If the reduced transition matrix is $\eta$ -pseudo-Hermitian with $\eta$ positive definite, then all pseudo-Rényi entropies are real. Choosing $\eta = \Delta_\Omega^{1/2}$ (the modular operator of the Tomita–Takesaki theory) in QFT ensures this for transitions mapped by modular conjugation $J_\Omega$ . In Minkowski half-space, this ensures strictly positive eigenvalues for the reduced operator and thus non-negative entropies (Guo et al., 2022).
In two-dimensional rational CFTs, transitions built from Hermitian operators commuting with parity admit $P$ -pseudo-Hermitian structures, guaranteeing real pseudo-entropy (Guo et al., 2022).

6. Applications and Extensions

Pseudo-entropy has been generalized or applied in diverse contexts:

Quantum chaos diagnostics: Pseudo-entropy, especially the real part for transition matrices between time-shifted Thermofield Double states, tracks the spectral form factor—including the slope, ramp, and plateau structures, distinguishing chaotic and integrable dynamics (He et al., 2024, Caputa et al., 2024).
Post-selection and weak measurement: Pseudo-entropy formalizes the entropy of post-selected quantum processes, with direct ties to weak-value measurements and the two-state vector formalism (He et al., 2024, Nakata et al., 2020).
Holographic duals: In AdS/CFT, pseudo-entropy corresponds to the area of a minimal Euclidean surface in a geometry without time-reversal symmetry, and has been computed for Janus geometries, local operator deformations, and holographic quenches (Nakata et al., 2020, Mollabashi et al., 2021).
Quantum machine learning: Expanded pseudo-entropy is used as a diagnostic for quantum feature map expressivity and is related to expressibility measures and symmetries in circuit design (Vlasic, 2024).
Random systems and PT-symmetric cases: Behavior of pseudo-entropy in transition matrices from Haar-random states, bi-orthogonal non-Hermitian eigenstates, and PT-symmetric systems demonstrates its unbounded nature and pathologies compared to SVD and ABB entropy (Chen et al., 12 Aug 2025).
Topological data and link complements: Pseudo-entropy-based distances have been applied to link complement states in Chern–Simons theory, distinguishing links via phase-sensitive invariants (Caputa et al., 2024).
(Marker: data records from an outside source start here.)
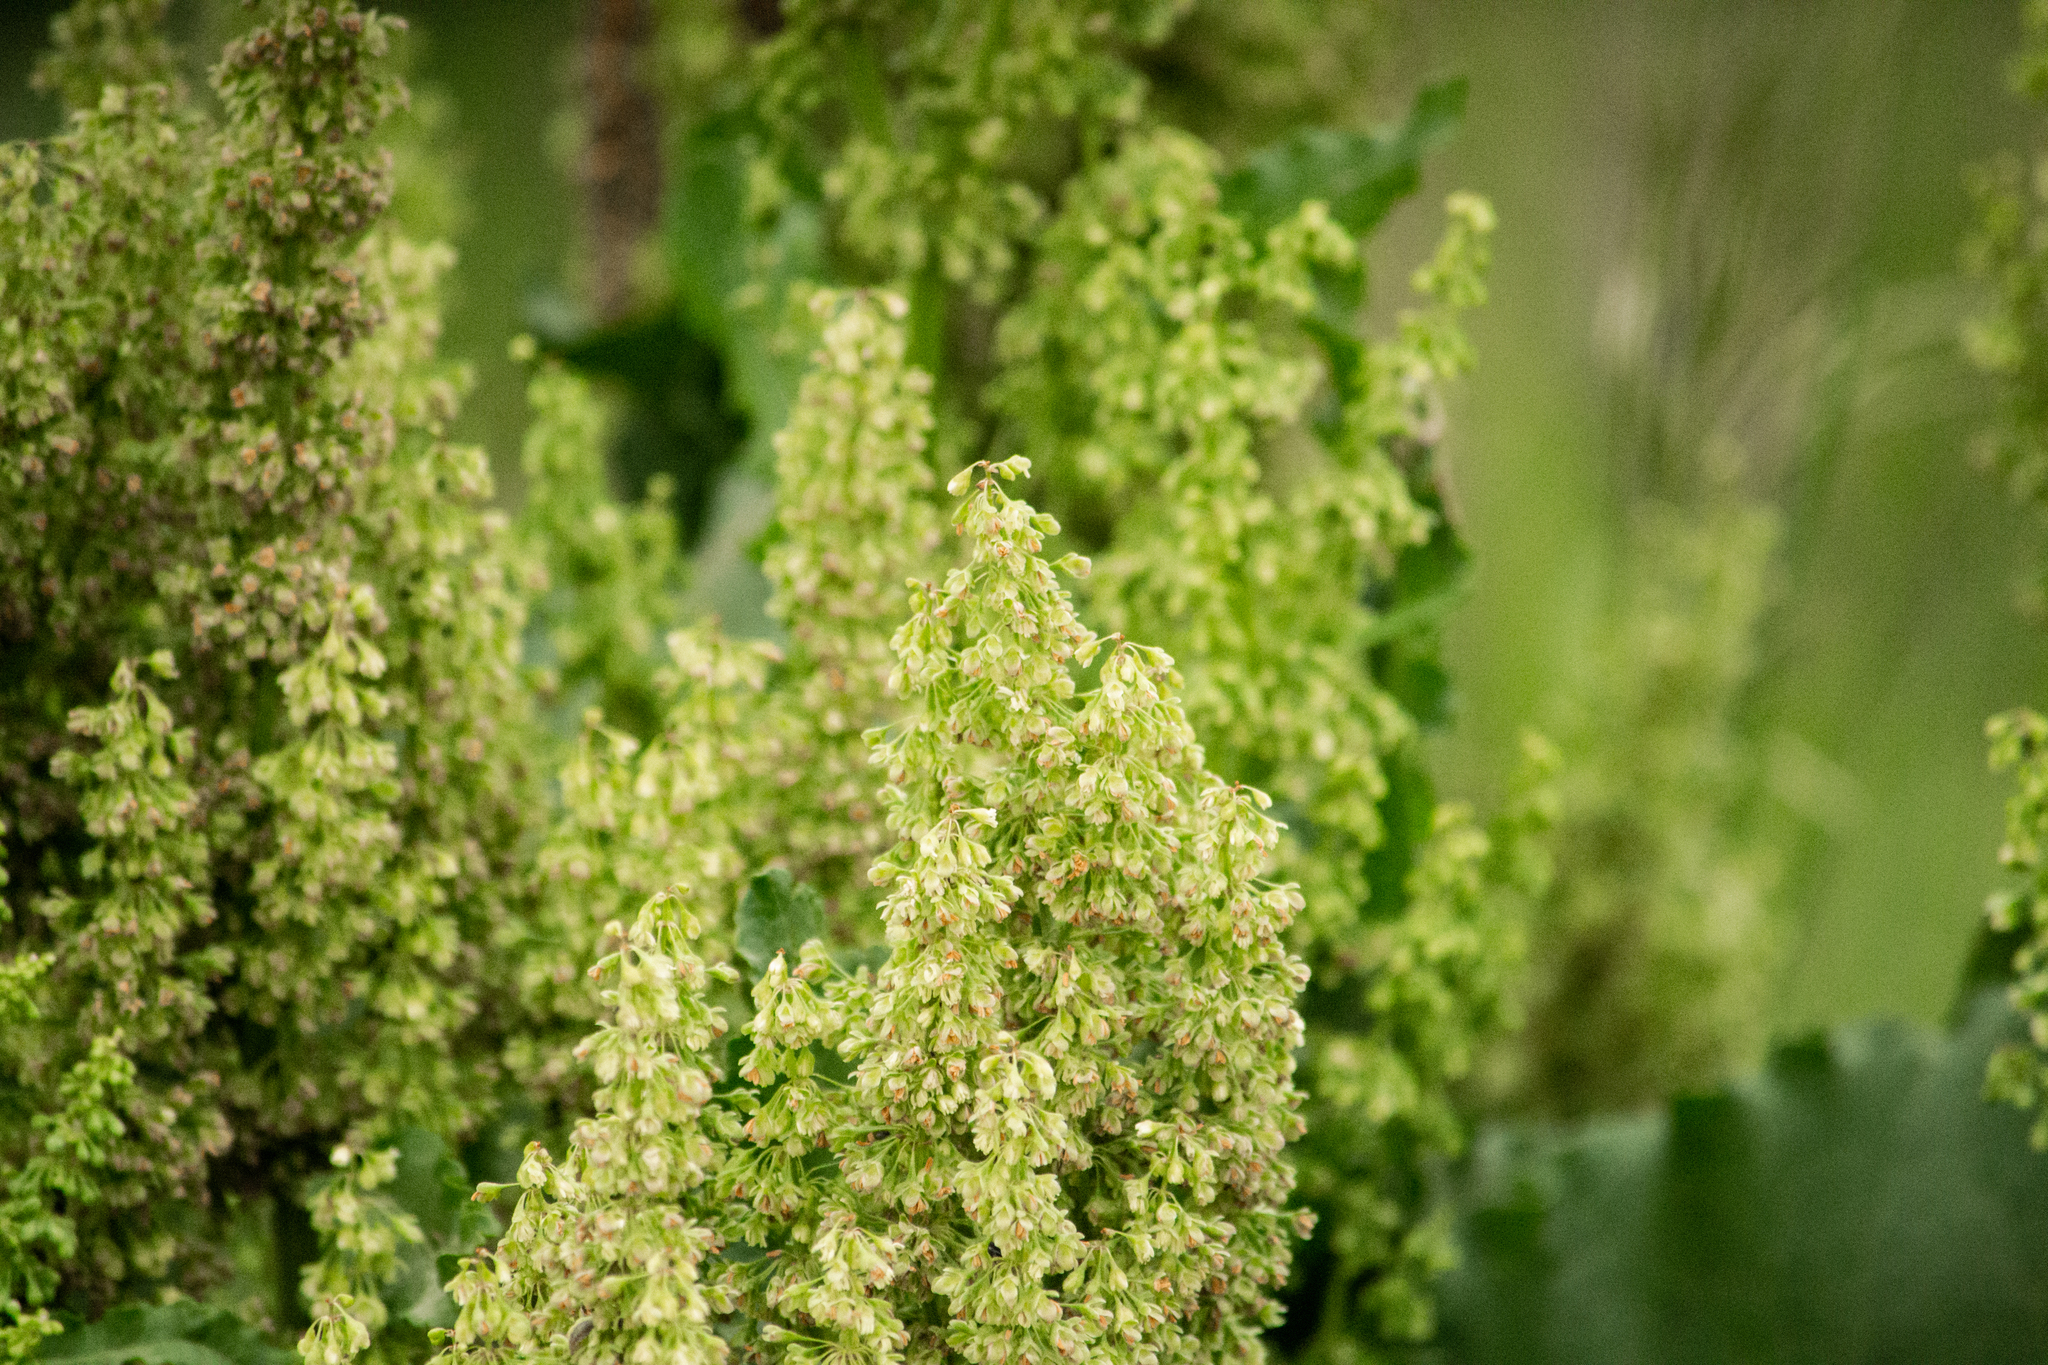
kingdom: Plantae
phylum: Tracheophyta
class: Magnoliopsida
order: Caryophyllales
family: Polygonaceae
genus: Rumex
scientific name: Rumex confertus
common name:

7. Open Problems and Limitations

Operational meaning: Pseudo-entropy lacks, in general, a probabilistic or entanglement-distillation interpretation, except when the transition matrix is Hermitian positive semidefinite (Chen et al., 12 Aug 2025).
Pathologies: Pseudo-entropy can be complex, negative, unbounded, and non-monotone under LOCC, failing to capture certain standard quantum information properties outside special classes of states or symmetry-protected constructions (Chen et al., 12 Aug 2025).
Rigorous universality: The conjecture that $\Delta S \leq 0$ within a phase is open in generic QFT and lattice models (Mollabashi et al., 2020, Mollabashi et al., 2021).
Metric structure: While $\Delta S$ often behaves as a metric between quantum states in limited settings, its full axiomatic status as a quantum distance remains under investigation (Caputa et al., 2024).
Holographic limits: Pseudo-entropy amplification is absent in holographic CFTs, suggesting a novel diagnostic for quantum gravity regimes (Ishiyama et al., 2022).